There’s an interesting recent paper, that Willard will probably appreciate, called why Popper can’t resolve the debate over global warming: Problems with the uses of philosophy of science in the media and public framing of the science of global warming. The basic argument seems to be that people are using the philosophy of science arguments to try and justify their positions, but without really understanding if they’re appropriate, or not. It concludes that
studies of the science of Anthropogenic Global Warming debate would benefit from taking greater interest in questions raised by un-reflexive and politically expedient public understanding(s) of the philosophy of science of both critics and supporters of the science of Anthropogenic Global Warming.
What I found interesting about the paper is that, even amongst those who study the philosophy of science, there doesn’t appear to be broad agreement about the relevance of Popper. My own view is closest to something quoted in the paper
The classic Popperian approach to science, in which potentially refutable hypotheses are defined and tested is not well suited to the challenges posed by an Earth System that is characterised by high degrees of complexity, non-linearity and a lack of definable cause-consequence relationships. (Oldfield and Stefffen, 2014)

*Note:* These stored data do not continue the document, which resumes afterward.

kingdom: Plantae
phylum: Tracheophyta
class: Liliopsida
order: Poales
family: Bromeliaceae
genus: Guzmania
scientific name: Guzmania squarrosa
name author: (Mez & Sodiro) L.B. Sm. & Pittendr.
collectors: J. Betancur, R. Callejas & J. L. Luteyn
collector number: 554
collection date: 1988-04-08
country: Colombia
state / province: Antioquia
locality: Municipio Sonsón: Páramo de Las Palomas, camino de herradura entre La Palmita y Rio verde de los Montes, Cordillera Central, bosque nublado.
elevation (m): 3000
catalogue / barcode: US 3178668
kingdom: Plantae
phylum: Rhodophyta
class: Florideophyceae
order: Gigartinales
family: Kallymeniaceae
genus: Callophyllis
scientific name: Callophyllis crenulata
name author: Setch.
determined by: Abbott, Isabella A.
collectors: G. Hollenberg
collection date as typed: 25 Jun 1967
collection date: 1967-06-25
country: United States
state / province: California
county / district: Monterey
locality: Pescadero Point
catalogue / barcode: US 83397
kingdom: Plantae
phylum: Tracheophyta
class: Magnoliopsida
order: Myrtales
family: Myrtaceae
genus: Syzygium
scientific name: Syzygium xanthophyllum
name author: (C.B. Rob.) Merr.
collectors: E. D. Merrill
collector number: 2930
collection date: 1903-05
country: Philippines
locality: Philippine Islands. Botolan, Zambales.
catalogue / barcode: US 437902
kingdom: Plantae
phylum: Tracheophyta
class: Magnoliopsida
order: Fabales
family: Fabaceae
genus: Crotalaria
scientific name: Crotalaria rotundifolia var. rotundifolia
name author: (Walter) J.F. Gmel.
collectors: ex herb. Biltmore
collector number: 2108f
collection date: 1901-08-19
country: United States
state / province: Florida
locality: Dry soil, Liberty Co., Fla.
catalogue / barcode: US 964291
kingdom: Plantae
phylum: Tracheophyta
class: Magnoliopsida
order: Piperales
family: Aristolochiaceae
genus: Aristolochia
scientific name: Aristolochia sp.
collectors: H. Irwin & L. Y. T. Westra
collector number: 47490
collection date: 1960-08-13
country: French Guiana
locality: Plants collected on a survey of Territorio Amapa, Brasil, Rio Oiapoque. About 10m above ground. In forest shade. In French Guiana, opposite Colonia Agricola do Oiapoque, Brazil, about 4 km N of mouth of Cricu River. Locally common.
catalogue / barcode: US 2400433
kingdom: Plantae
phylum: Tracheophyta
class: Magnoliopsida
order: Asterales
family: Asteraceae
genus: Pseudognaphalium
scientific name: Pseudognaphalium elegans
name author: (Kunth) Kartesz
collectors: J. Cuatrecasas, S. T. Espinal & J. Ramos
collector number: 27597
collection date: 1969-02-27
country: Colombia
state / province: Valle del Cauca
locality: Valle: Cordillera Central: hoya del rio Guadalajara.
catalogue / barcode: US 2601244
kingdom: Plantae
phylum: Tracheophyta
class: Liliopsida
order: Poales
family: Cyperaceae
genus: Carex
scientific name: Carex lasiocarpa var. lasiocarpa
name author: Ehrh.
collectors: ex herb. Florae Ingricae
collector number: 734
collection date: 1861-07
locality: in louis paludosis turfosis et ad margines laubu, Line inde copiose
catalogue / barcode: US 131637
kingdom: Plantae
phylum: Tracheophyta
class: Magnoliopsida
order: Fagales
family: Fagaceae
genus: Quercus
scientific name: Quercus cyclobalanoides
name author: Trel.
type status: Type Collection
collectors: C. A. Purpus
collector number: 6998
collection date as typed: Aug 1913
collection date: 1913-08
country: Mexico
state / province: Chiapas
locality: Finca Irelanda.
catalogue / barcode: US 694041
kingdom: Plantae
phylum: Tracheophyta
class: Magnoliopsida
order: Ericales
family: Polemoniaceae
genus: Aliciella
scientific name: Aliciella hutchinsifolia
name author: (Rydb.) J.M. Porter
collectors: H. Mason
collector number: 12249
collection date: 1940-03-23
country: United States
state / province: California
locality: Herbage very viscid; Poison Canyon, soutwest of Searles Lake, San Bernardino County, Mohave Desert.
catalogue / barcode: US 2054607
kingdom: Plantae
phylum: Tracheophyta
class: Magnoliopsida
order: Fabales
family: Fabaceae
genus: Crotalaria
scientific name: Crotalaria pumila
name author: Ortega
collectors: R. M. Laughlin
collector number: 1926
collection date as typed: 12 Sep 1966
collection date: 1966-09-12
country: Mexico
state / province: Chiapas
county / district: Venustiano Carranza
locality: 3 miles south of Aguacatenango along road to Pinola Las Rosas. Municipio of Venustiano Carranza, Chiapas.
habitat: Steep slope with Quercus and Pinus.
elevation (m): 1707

In fields dominated by observations, such as Astronomy and Climate Science, scientists don’t – on a daily basis at least – think in terms of Popperian falsifiability. Typically, the goal is to try and explain some system for which you have observations; in some cases, observations that you can’t really improve. You consider what physics should apply to the system and if – using that physics – you can explain the observations. Of course, in doing so, you would typically see how your assumptions influence your results, what you might be leaving out, and how this might influence your analysis.
However, if you were unable to match the observations, you wouldn’t necessarily immediately assume that your model had been falsified. Firstly, what would be falsified if your model is based on fundamental physics that has already essentially been through that test? It’s much more likely that you’ve missed something out of the model, or misunderstood some aspect of the system you’re considering. You don’t just throw it all away and start from scratch; you would consider if there is something relevant that you haven’t included. You can’t even necessarily rule out that there might be problems with the observations.
Of course, I’m not suggesting that Popperian ideas have no role to play. In fact, even something like anthropogenic global warming (AGW) could be falsified (see, for example here and here) but it would take a great deal more than a model not being able to match some observations.
I guess my basic view would be that we should avoid assuming that science advances by applying simplistic rules. The goal of science is to gain understanding of whatever it is that we’re studying. Being aware of these different philosophical ideas is very useful, and blogging about this topic has certainly improved my understanding. However, these ideas are intended to guide how we do science, but are not really intended to impose a set of rules that we never violate. In most cases, the systems we’re considering are too complex for a set of simplistic rules to be applicable.